Multi-site, double-blind, randomized-controlled, efficacy trial of the Transdiagnostic Intervention for Sleep and Circadian Dysfunction for depression symptoms in older adults with high suicide risk

ABSTRACT: Older adults with moderate-to-severe depression symptoms (i.e., PHQ-9 scores ≥ 10) plus active suicidal ideation (SI) and/or a history of attempt are at high risk for suicidal behaviors and death. Data suggest that sleep-wake rhythm disruption could provide a modifiable target mechanism to improve depression

treatment outcomes. Controlled pilot data from a sample of older adults with serious mental illness show, compared with treatment as usual (TAU), a behavioral approach called the Transdiagnostic Intervention for Sleep and Circadian Dysfunction (TranS-C) may improve sleep-wake rhythm stability and lead to more

sustained depression responses six-months later.

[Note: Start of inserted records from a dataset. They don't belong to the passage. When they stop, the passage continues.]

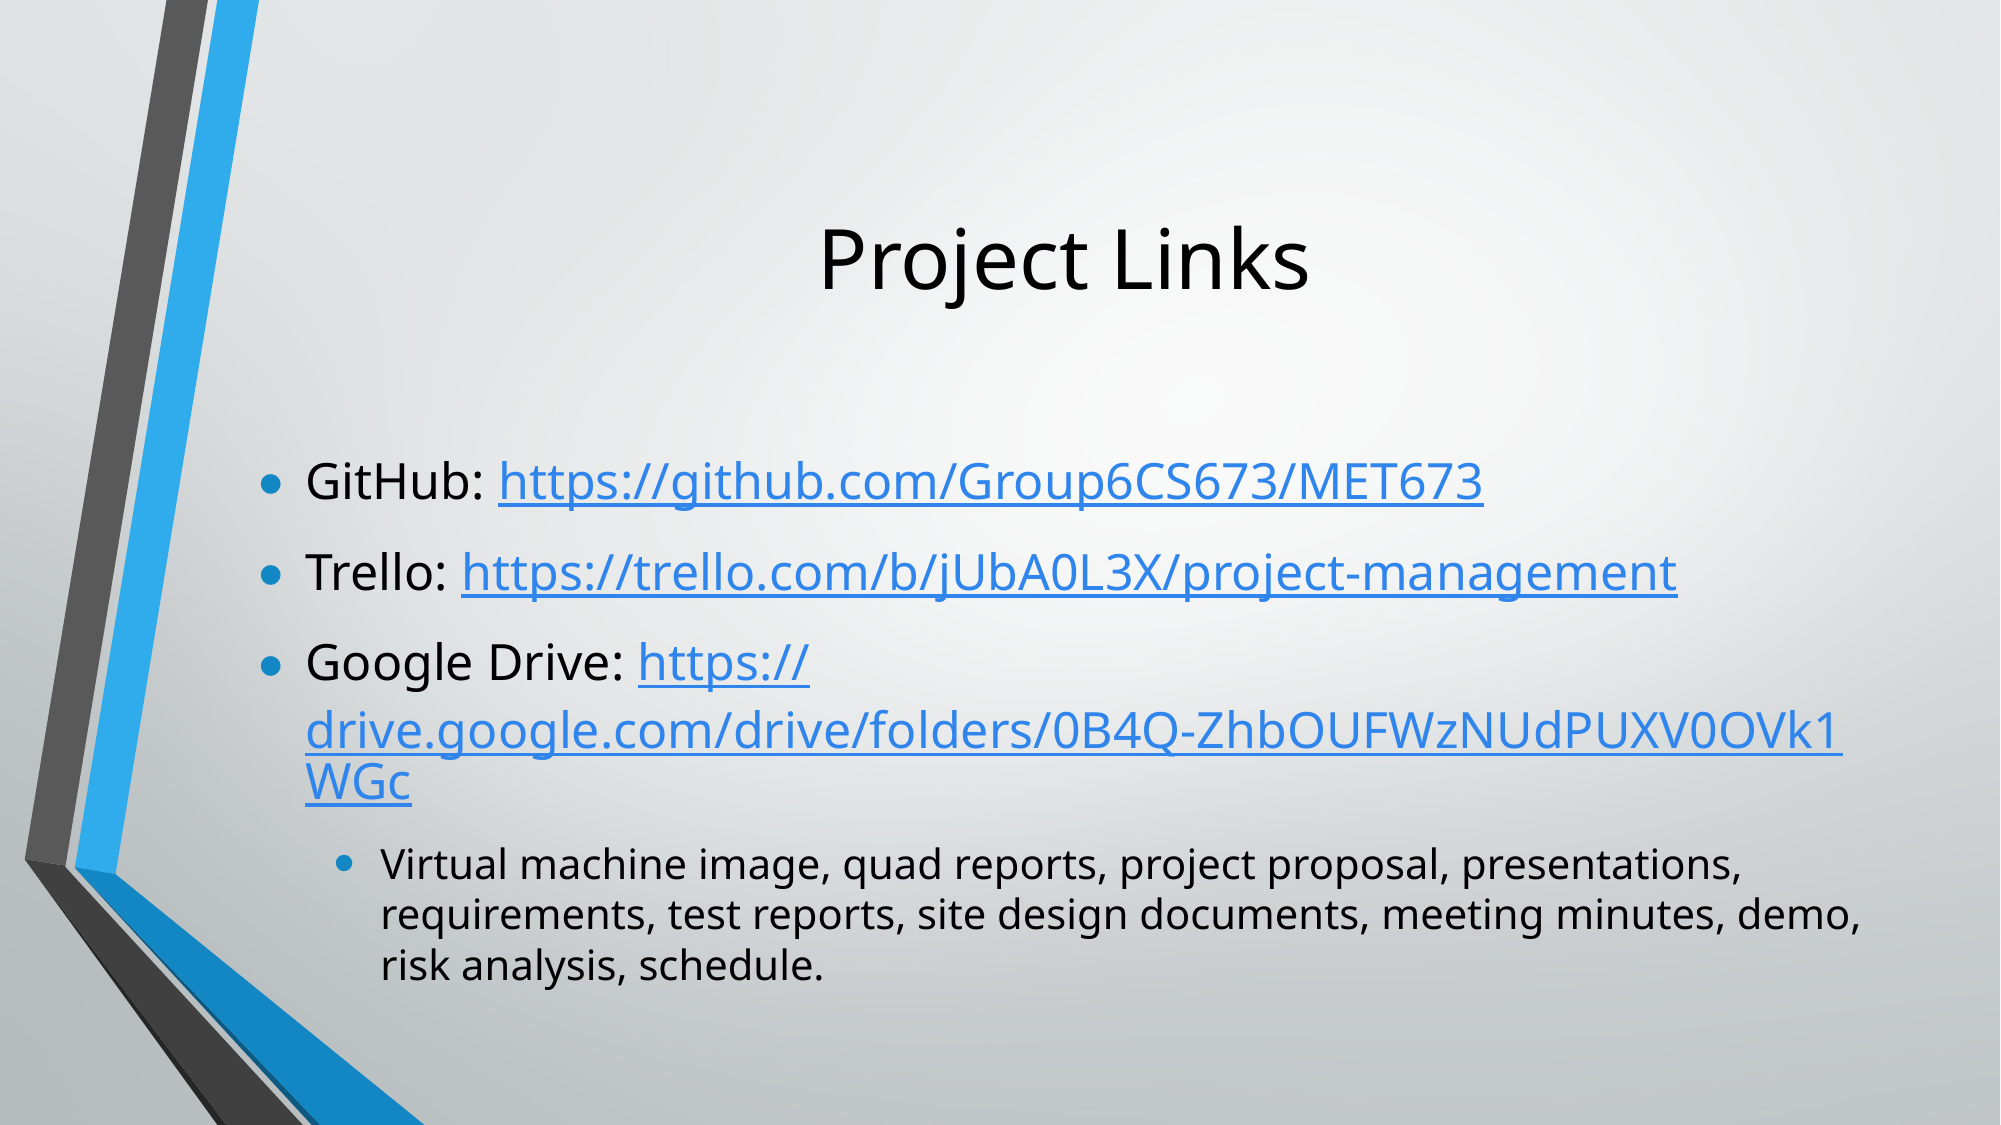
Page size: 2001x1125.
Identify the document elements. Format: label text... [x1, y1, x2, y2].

title Project Links [243, 112, 1887, 400]
list GitHub: https://github.com/Group6CS673/MET673 Trello: https://trello.com/b/jUbA0L3X/project-management Google Drive: https://drive.google.com/drive/folders/0B4Q-ZhbOUFWzNUdPUXV0OVk1WGc Virtual machine image, quad reports, project proposal, presentations, requirements, test reports, site design documents, meeting minutes, demo, risk analysis, schedule. [243, 437, 1887, 950]
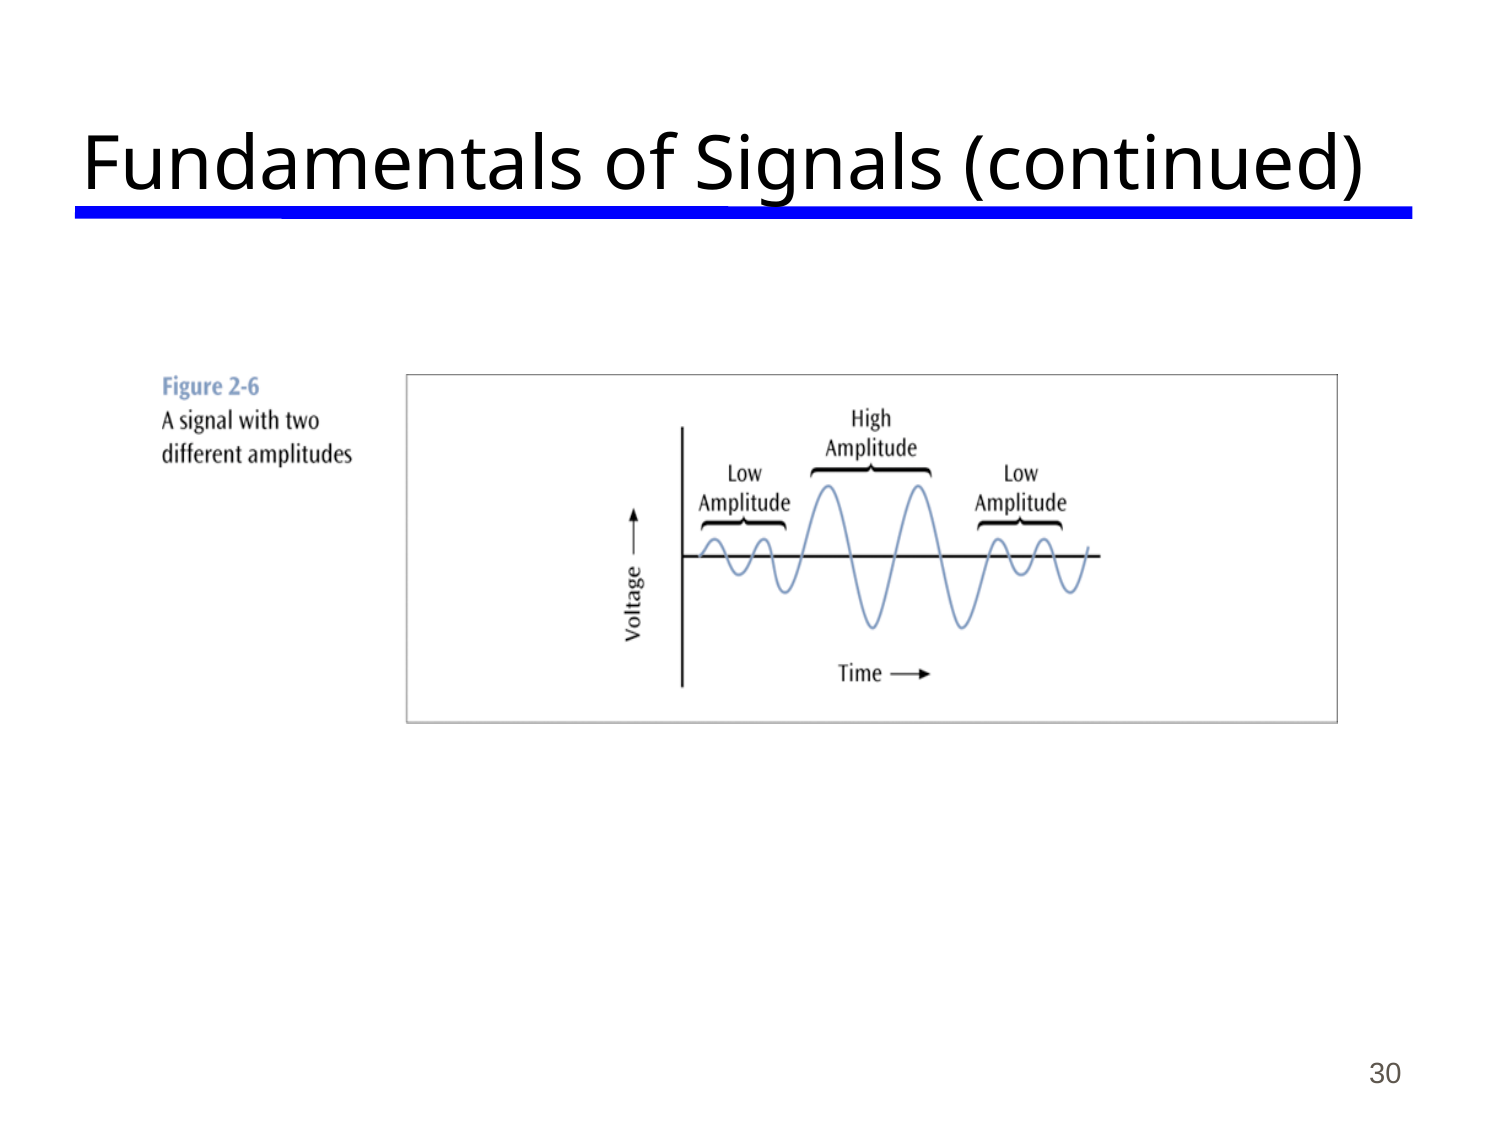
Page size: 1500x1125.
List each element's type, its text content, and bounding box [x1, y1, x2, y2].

slide_number 30 [1103, 1021, 1417, 1098]
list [162, 374, 1338, 724]
title Fundamentals of Signals (continued) [66, 24, 1413, 213]
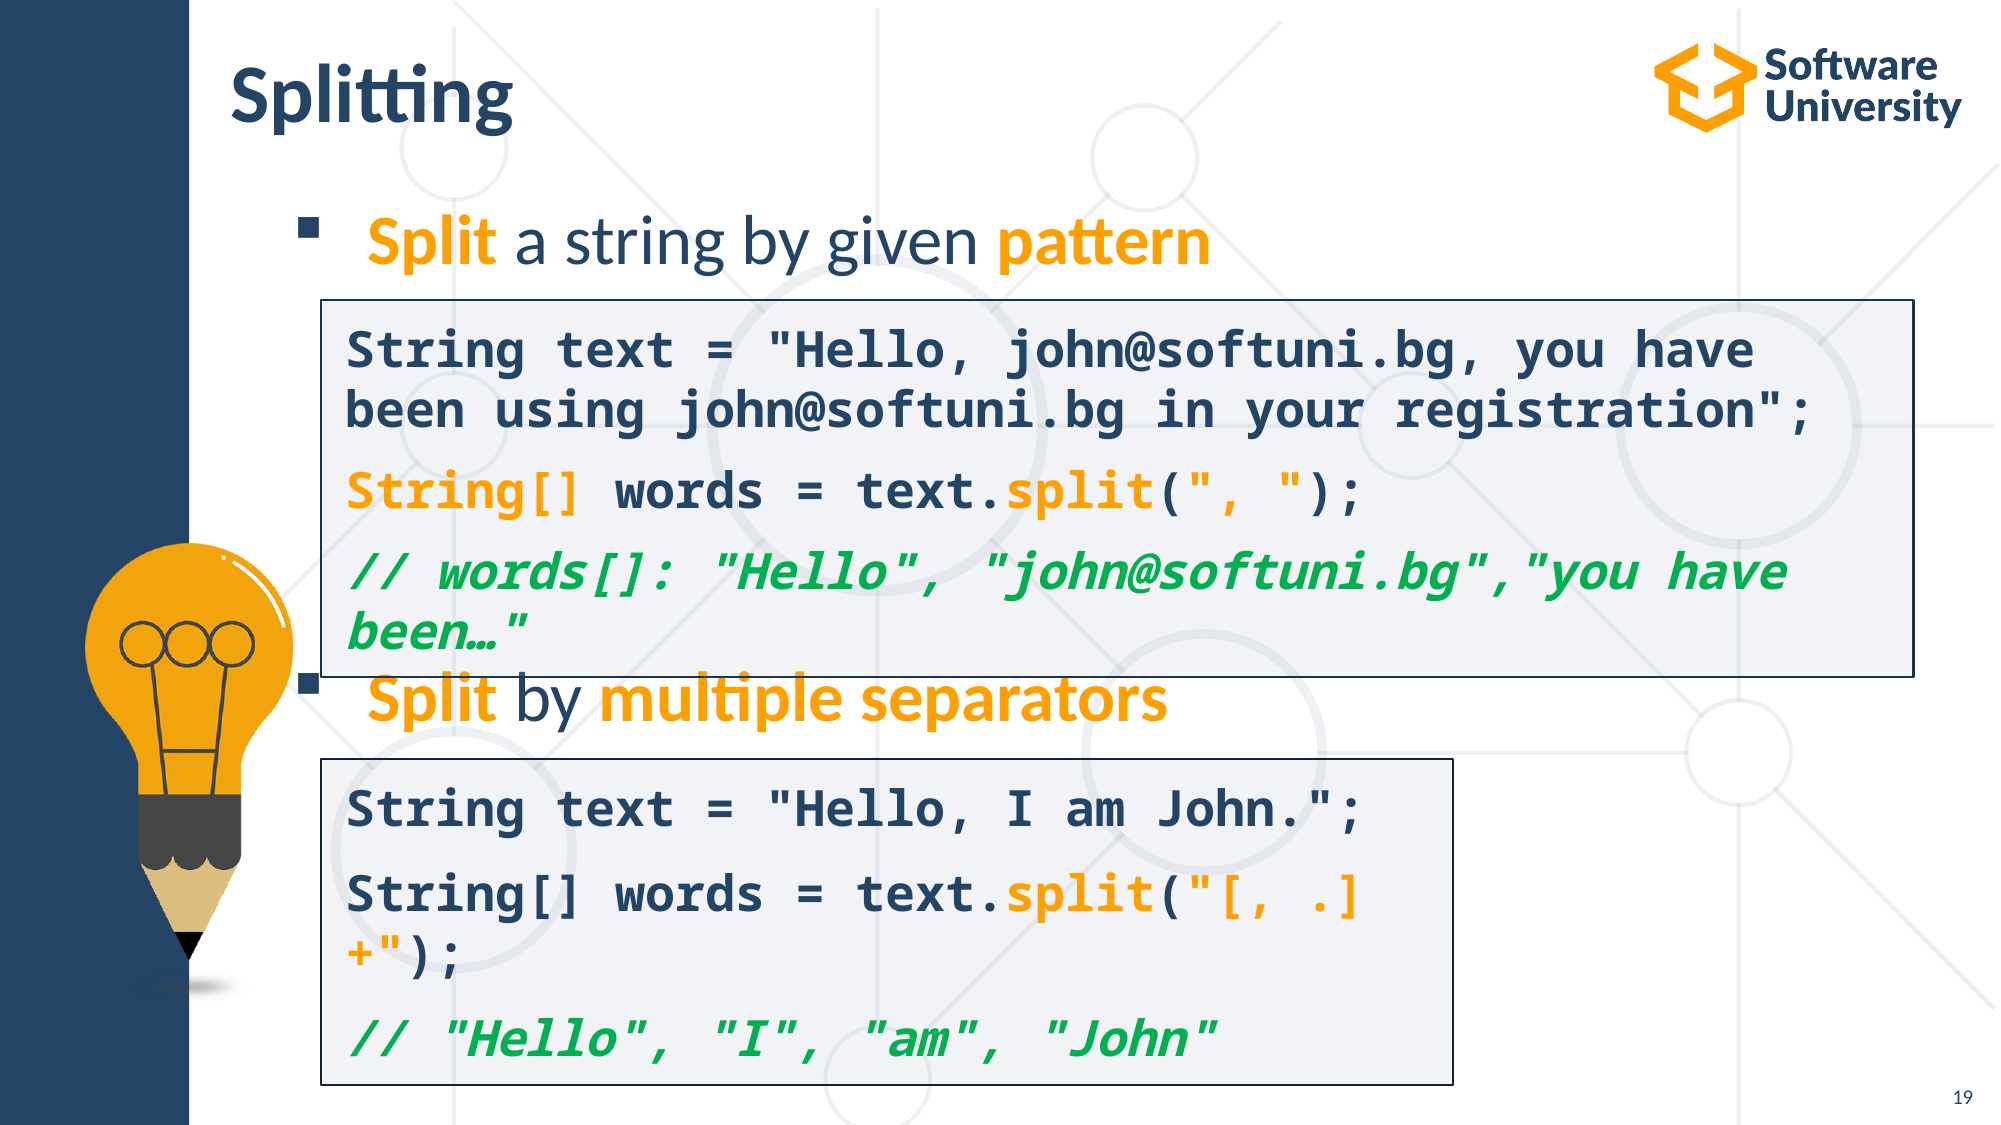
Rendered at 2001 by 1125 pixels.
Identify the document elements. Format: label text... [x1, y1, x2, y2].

text_box String text = "Hello, john@softuni.bg, you have been using john@softuni.bg in your registration"; String[] words = text.split(", "); // words[]: "Hello", "john@softuni.bg","you have been…" [321, 300, 1914, 678]
picture [85, 543, 274, 1003]
list Split a string by given pattern Split by multiple separators [274, 183, 1968, 1094]
text_box 19 [1927, 1067, 1989, 1117]
picture [1641, 31, 1973, 145]
title Splitting [212, 16, 1628, 162]
text_box String text = "Hello, I am John."; String[] words = text.split("[, .]+"); // "Hello", "I", "am", "John" [321, 759, 1453, 1085]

We propose to confirm TranS-C’s target engagement (Aim 1) and efficacy for depression (Aim 2A) in older adults with depression symptoms plus high suicide risk. The primary efficacy outcome is clinically significant: depression symptom response rates six-months post-

treatment (≥50% reductions in pre-treatment non-sleep GRID Hamilton Depression Rating Scale scores). Key secondary outcomes include SI rates six-months post-treatment (i.e., active SI with a method defined as Columbia Suicide Severity Rating Scale ideation scores ≥ 3) and the incidence of a suicidal behavior

composite (i.e., escalating planning/attempt/suicide-related hospitalization) over six-months. Pilot data support the hypothesized target engagement and efficacy, but as is typical of psychiatric treatments, we anticipate treatment response variability. Exploratory Aim 3 is therefore to develop an algorithm indicating for whom

TranS-C is efficacious. To accomplish these aims, we will conduct a three-site, double-blind, randomized controlled trial (n=420) testing 8-weeks of TranS-C+TAU versus a contact-time matched active listening control plus TAU (AL+TAU). Eligibility criteria include being 55+ years old, having PHQ-9 scores ≥ 10, Scale for

Suicide Ideation scores ≥ 3 or a past suicide attempt, and elevated sleep disturbances/impairment (PROMIS) despite TAU with at least the minimum effective depression pharmacotherapy dose. The main target engagement measure is actigraphy inter-daily stability post-treatment, an objective rhythm measure, which

correlated with depression symptom reductions six-months after TranS-C in our pilot. Therapists will be centrally-trained and carefully monitored for fidelity. Assessments pre-, post-, and 6-months post-treatment include diagnostic interviews, self-report measures, and a week of actigraphy/sleep diary. Weekly during the

treatment phase, and monthly six-months thereafter, participants will receive calls from blinded assessors charting treatment effects and actively monitoring for safety. Participants will also wear wrist actigraphy in the treatment phase to objectively track changes in sleep-wake patterns. Analyses seek to confirm if TranS-C has

efficacy for sustained depression responses; and to evaluate mediation via the target/alternative mechanisms. Moderator analyses will produce an algorithm for use in future precision treatment studies. This study will have an impact by confirming TranS-C’s antidepressant mechanism, efficacy, and clarifying who benefits the most.